(This article was originally published in the Herald Sun on October 10 2020)

I am really missing home, especially my Mum.  I miss my Melbourne; the way it was before this mess. I even miss my office and all the meetings I used to have. And I sure miss singing and connecting with audiences.

My husband and I came to NSW for a short holiday in June and here we still are, working and Zooming. Where we are, you’d never know there was a virus. People go about their lives. They go to school, bands and the beach and have friends over for parties, BBQs and dinner.  It reminds me how much I miss sharing happy times with friends and community.

However, Victoria is in a sad state. Every time we have thought about going home, something bizarre happens. We wonder, how long can this go on? When will the dam burst?

First it was the extended lockdowns and closing offices and schools; then the crazy curfew and de facto house arrest, which for many solo people was solitary confinement. Along with the arbitrary five-kilometre rule and shopping for groceries on your own. We see powerful but disregarded pleas from doctors saying harms and other health issues created by the lockdowns and trampling of human rights are significantly worse than harms caused by the virus. Why isn’t anybody listening? Why are there not more objections?

So here we still are, in exile.

I speak to family, friends, clients and colleagues daily. I am weighed down by their grief, anger and frustration. People are becoming more desperate and stir-crazy by the day.

We run a mental health charity and receive multiple calls and emails each day from anxious parents with young children so traumatised they refuse to eat or speak, let alone participate in online learning. Some of them are being medicated with anti-depressants, an inappropriate treatment for children that can cause long-term cognitive impairment and changes.

Other parents confide their teenagers are staying locked in their rooms and have lost their zest for life, confidence and hope for the future.  They feel disengaged from friends, teachers and the community. Then there are parents who have kids in their twenties who are worried sick because their child is suicidal as a result of being locked up for so many hours a day, either with their parents or living on their own, unable to go to work or university.

There are two unrelated women whose husbands attempted suicide over the past weeks, and another whose husband tried to kill her because he’d lost his job and got drunk.
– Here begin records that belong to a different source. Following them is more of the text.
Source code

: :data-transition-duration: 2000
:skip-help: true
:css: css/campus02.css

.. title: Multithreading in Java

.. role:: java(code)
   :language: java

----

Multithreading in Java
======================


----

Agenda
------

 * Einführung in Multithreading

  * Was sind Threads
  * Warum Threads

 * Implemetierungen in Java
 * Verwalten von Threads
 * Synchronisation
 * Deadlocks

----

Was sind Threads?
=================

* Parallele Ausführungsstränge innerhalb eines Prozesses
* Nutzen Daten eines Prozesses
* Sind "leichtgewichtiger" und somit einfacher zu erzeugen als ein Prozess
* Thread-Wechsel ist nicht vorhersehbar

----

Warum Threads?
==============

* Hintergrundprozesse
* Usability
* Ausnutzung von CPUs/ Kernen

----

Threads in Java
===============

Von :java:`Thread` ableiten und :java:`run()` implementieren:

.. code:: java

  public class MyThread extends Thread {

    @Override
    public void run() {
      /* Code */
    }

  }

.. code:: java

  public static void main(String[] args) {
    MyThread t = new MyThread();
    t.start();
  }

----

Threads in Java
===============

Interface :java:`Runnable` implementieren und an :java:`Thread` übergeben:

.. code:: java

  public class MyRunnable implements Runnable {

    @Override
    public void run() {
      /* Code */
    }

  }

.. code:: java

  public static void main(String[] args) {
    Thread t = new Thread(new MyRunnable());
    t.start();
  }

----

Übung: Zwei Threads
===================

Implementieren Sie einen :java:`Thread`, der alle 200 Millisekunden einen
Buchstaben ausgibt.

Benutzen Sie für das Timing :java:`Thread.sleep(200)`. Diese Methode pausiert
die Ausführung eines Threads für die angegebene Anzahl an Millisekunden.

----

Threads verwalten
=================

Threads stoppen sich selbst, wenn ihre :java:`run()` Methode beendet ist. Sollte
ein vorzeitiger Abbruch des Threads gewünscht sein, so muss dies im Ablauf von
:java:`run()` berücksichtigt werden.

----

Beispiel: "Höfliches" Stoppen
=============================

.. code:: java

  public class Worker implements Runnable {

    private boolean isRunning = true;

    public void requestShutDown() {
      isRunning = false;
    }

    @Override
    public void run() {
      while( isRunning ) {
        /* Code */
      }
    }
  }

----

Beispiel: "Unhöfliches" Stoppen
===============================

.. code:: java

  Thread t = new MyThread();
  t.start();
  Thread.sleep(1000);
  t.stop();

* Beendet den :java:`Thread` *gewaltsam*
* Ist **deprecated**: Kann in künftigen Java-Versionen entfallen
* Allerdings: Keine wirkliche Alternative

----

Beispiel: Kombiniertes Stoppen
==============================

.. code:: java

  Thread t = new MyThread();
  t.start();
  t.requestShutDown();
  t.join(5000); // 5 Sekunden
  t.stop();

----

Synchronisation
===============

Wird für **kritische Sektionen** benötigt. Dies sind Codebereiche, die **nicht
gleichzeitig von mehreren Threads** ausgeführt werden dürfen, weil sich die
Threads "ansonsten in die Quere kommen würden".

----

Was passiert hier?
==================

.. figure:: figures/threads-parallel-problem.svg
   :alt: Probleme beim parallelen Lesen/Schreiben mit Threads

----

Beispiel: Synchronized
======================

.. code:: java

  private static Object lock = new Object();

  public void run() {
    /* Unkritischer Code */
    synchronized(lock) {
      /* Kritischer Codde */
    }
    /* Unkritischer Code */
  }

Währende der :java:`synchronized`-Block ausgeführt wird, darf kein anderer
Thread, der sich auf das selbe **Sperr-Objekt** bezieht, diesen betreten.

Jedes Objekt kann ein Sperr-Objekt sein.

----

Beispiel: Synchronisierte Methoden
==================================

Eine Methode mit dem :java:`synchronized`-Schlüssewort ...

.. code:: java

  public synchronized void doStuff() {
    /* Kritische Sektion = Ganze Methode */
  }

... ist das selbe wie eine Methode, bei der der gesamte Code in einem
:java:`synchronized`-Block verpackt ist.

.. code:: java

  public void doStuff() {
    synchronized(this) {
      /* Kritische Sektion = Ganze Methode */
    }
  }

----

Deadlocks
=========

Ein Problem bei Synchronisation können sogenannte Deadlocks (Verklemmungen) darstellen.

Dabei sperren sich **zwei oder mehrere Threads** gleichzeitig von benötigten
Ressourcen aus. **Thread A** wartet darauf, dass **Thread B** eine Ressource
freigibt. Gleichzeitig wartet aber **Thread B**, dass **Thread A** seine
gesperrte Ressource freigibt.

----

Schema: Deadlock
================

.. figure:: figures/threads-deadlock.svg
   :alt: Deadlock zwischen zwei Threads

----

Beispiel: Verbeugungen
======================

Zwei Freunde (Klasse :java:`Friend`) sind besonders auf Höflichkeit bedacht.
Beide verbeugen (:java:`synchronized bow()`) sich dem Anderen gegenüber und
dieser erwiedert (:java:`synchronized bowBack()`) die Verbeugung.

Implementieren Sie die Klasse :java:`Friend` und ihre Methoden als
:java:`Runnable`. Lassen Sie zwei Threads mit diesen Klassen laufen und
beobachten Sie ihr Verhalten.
We speak with parents who have taken their children and pets and left Victoria for good. I know of many more who will be leaving soon.  They do not feel that Victoria offers a safe and healthy environment for their family anymore.
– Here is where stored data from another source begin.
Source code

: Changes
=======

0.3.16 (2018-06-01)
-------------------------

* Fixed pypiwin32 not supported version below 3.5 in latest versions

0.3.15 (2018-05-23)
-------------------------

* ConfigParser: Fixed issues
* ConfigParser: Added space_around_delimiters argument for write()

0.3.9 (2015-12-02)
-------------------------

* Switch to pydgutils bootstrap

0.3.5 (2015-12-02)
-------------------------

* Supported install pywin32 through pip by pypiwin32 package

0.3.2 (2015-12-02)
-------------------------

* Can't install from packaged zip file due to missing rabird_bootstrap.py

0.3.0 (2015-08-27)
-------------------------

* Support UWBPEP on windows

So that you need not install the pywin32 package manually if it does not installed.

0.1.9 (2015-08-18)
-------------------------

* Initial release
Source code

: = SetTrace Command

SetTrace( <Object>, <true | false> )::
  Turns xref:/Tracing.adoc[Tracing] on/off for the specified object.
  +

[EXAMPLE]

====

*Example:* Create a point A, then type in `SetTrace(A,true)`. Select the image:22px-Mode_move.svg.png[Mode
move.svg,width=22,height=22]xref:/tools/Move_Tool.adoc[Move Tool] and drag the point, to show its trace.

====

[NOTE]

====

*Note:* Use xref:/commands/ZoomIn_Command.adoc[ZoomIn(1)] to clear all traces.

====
Many fellow entrepreneurs who found Melbourne a great place for starting up a business and an innovation hub have left interstate or soon will be. Those States will win, because it’s hard to imagine why anyone would want to operate or start a business in Victoria any time soon.
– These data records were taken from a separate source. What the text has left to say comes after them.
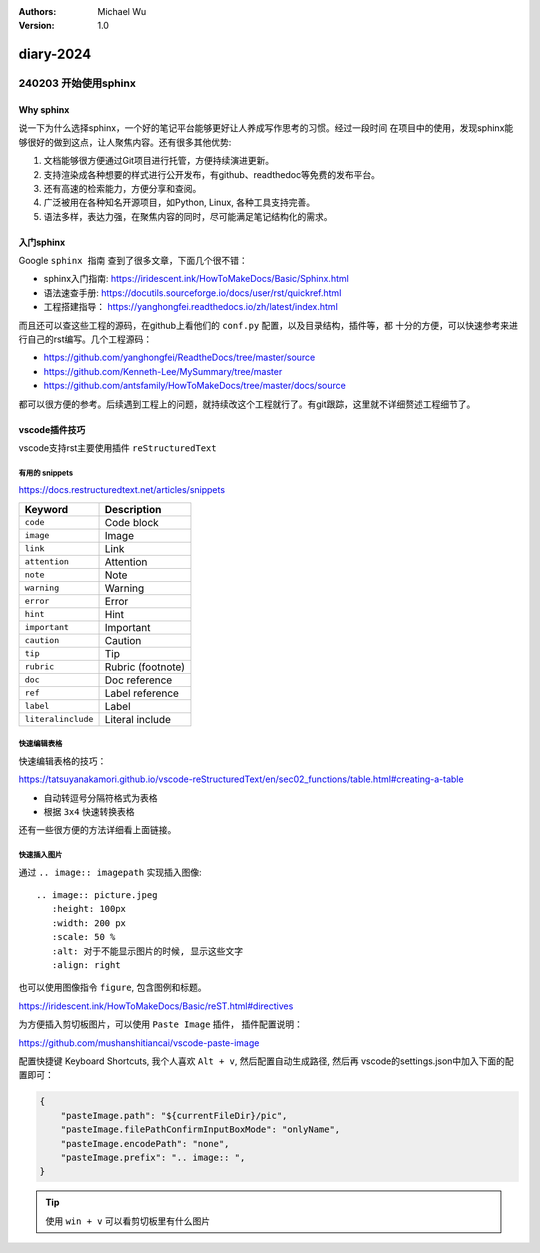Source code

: .. Michael Wu 版权所有 2024~2027

:Authors: Michael Wu
:Version: 1.0

diary-2024
************************

240203 开始使用sphinx
==========================

Why sphinx
-------------

说一下为什么选择sphinx，一个好的笔记平台能够更好让人养成写作思考的习惯。经过一段时间
在项目中的使用，发现sphinx能够很好的做到这点，让人聚焦内容。还有很多其他优势: 

1. 文档能够很方便通过Git项目进行托管，方便持续演进更新。
2. 支持渲染成各种想要的样式进行公开发布，有github、readthedoc等免费的发布平台。
3. 还有高速的检索能力，方便分享和查阅。
4. 广泛被用在各种知名开源项目，如Python, Linux, 各种工具支持完善。
5. 语法多样，表达力强，在聚焦内容的同时，尽可能满足笔记结构化的需求。

入门sphinx
-------------

Google ``sphinx 指南`` 查到了很多文章，下面几个很不错：

- sphinx入门指南:  https://iridescent.ink/HowToMakeDocs/Basic/Sphinx.html
- 语法速查手册: https://docutils.sourceforge.io/docs/user/rst/quickref.html
- 工程搭建指导：  https://yanghongfei.readthedocs.io/zh/latest/index.html

而且还可以查这些工程的源码，在github上看他们的 ``conf.py`` 配置，以及目录结构，插件等，都
十分的方便，可以快速参考来进行自己的rst编写。几个工程源码：

- https://github.com/yanghongfei/ReadtheDocs/tree/master/source
- https://github.com/Kenneth-Lee/MySummary/tree/master
- https://github.com/antsfamily/HowToMakeDocs/tree/master/docs/source

都可以很方便的参考。后续遇到工程上的问题，就持续改这个工程就行了。有git跟踪，这里就不详细赘述工程细节了。

vscode插件技巧
------------------

vscode支持rst主要使用插件 ``reStructuredText``

有用的 snippets
++++++++++++++++

https://docs.restructuredtext.net/articles/snippets

=================== ==============
Keyword             Description
=================== ==============
``code``            Code block
``image``           Image
``link``            Link
``attention``       Attention
``note``            Note
``warning``         Warning
``error``           Error
``hint``            Hint
``important``       Important
``caution``         Caution
``tip``             Tip
``rubric``          Rubric (footnote)
``doc``             Doc reference
``ref``             Label reference
``label``           Label
``literalinclude``  Literal include
=================== ==============

快速编辑表格
++++++++++++++

快速编辑表格的技巧：

https://tatsuyanakamori.github.io/vscode-reStructuredText/en/sec02_functions/table.html#creating-a-table

- 自动转逗号分隔符格式为表格
- 根据 ``3x4`` 快速转换表格
  
还有一些很方便的方法详细看上面链接。

快速插入图片
+++++++++++++++

通过 ``.. image:: imagepath`` 实现插入图像: ::

    .. image:: picture.jpeg
       :height: 100px
       :width: 200 px
       :scale: 50 %
       :alt: 对于不能显示图片的时候, 显示这些文字
       :align: right

也可以使用图像指令 ``figure``, 包含图例和标题。

https://iridescent.ink/HowToMakeDocs/Basic/reST.html#directives

为方便插入剪切板图片，可以使用 ``Paste Image`` 插件， 插件配置说明：

https://github.com/mushanshitiancai/vscode-paste-image

配置快捷键 Keyboard Shortcuts, 我个人喜欢 ``Alt + v``, 然后配置自动生成路径, 然后再
vscode的settings.json中加入下面的配置即可：

.. code-block:: js

    {
        "pasteImage.path": "${currentFileDir}/pic",
        "pasteImage.filePathConfirmInputBoxMode": "onlyName",
        "pasteImage.encodePath": "none",
        "pasteImage.prefix": ".. image:: ",
    }

.. tip:: 
    使用 ``win + v`` 可以看剪切板里有什么图片
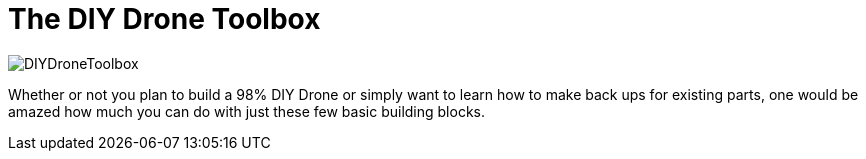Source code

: = The DIY Drone Toolbox

image::https://lh3.googleusercontent.com/-2QxxOjoymWY/Vcot-gP1q3I/AAAAAAAAWC0/kHki3_hMWC4/s640-Ic42/DIYDroneToolbox.png[]

Whether or not you plan to build a 98% DIY Drone or simply want to learn how to make back ups for existing parts, one would be amazed how much you can do with just these few basic building blocks.

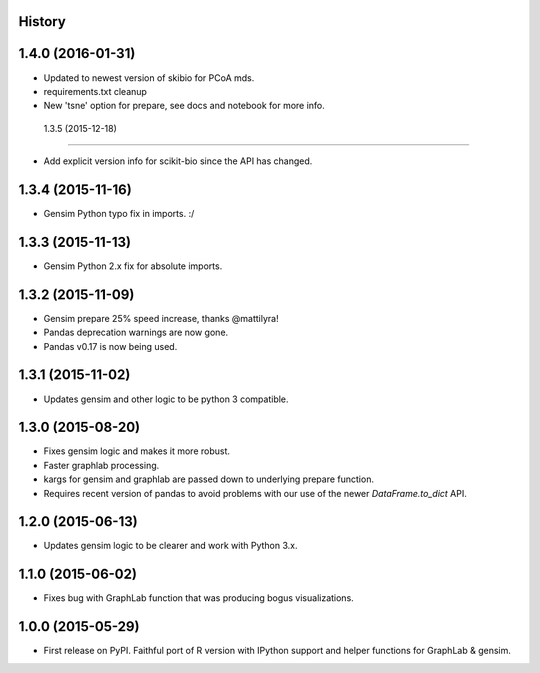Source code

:.. :changelog:

History
-------

1.4.0 (2016-01-31)
---------------------

* Updated to newest version of skibio for PCoA mds.
* requirements.txt cleanup
* New 'tsne' option for prepare, see docs and notebook for more info.


 1.3.5 (2015-12-18)
---------------------

* Add explicit version info for scikit-bio since the API has changed.


1.3.4 (2015-11-16)
---------------------

* Gensim Python typo fix in imports. :/

1.3.3 (2015-11-13)
---------------------

* Gensim Python 2.x fix for absolute imports.

1.3.2 (2015-11-09)
---------------------

* Gensim prepare 25% speed increase, thanks @mattilyra!
* Pandas deprecation warnings are now gone.
* Pandas v0.17 is now being used.

1.3.1 (2015-11-02)
---------------------

* Updates gensim and other logic to be python 3 compatible.

1.3.0 (2015-08-20)
---------------------

* Fixes gensim logic and makes it more robust.
* Faster graphlab processing.
* kargs for gensim and graphlab are passed down to underlying prepare function.
* Requires recent version of pandas to avoid problems with our use of the newer `DataFrame.to_dict` API.

1.2.0 (2015-06-13)
---------------------

* Updates gensim logic to be clearer and work with Python 3.x.

1.1.0 (2015-06-02)
---------------------

* Fixes bug with GraphLab function that was producing bogus visualizations.

1.0.0 (2015-05-29)
---------------------

* First release on PyPI. Faithful port of R version with IPython support and helper functions for GraphLab & gensim.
Adding insult to injury is the now infamous COVID-19 Omnibus (Emergency Measures) and Other Acts Amendment Bill 2020, allowing bureaucrats to empower civilians with police-style powers. This week the Andrews government bowed to pressure, including from top QCs and retired judges, to remove the powers of “authorised officers” to detain, but has not yet removed provisions creating these de facto Witchfinders-General.

Who would want to go home to this?

Dean of Law at Swinburne University, Mirko Bagaric, has said: “The rule of law in Victoria is broken”. It appears anyone who even dares question the Government’s disproportionate pandemic measures risks punishment. Yet it is the Government who botched hotel quarantine causing this deplorable mess. So far, the Government’s reaction largely has been blunt and brutal, with terrible social and economic results. If you have a sore thumb, cutting off the hand gets rid of the thumb but damages you for life.

We should start fining politicians and public servants every time they contradict, lie and obfuscate. Those funds could compensate unnecessary abuse and trauma caused to people like pregnant mother Zoe Buhler, arrested and handcuffed by three police officers in her home in front of her two infant children and charged with incitement, not because she had actually breached any health regulations, but merely because she expressed her sympathy on Facebook for an anti-lockdown protest.

What’s happening in Victoria affects the whole nation. Victoria is 23 per cent of Australia’s economy (becoming less), and Victorians are 26 per cent of Australia’s population. Every Australian is paying for Victoria’s personal, social and economic damage, and will be paying for years to come.

What is to become of our sad and depressed State? Now the number of Covid cases are so low we need to recreate our magnificent, vibrant pre-pandemic Melbourne and give people their lives back.  Daniel Andrews’s Victoria today certainly is a sad State of affairs.  Why is Victoria so different to the other States where lives go on?

I’d really like to return home one day soon, before it’s too late.

Tania de Jong AM is a social entrepreneur and soprano and Founder of Mind Medicine Australia and Creativity Australia. She is passionate about mental health, innovation, diversity and inclusion.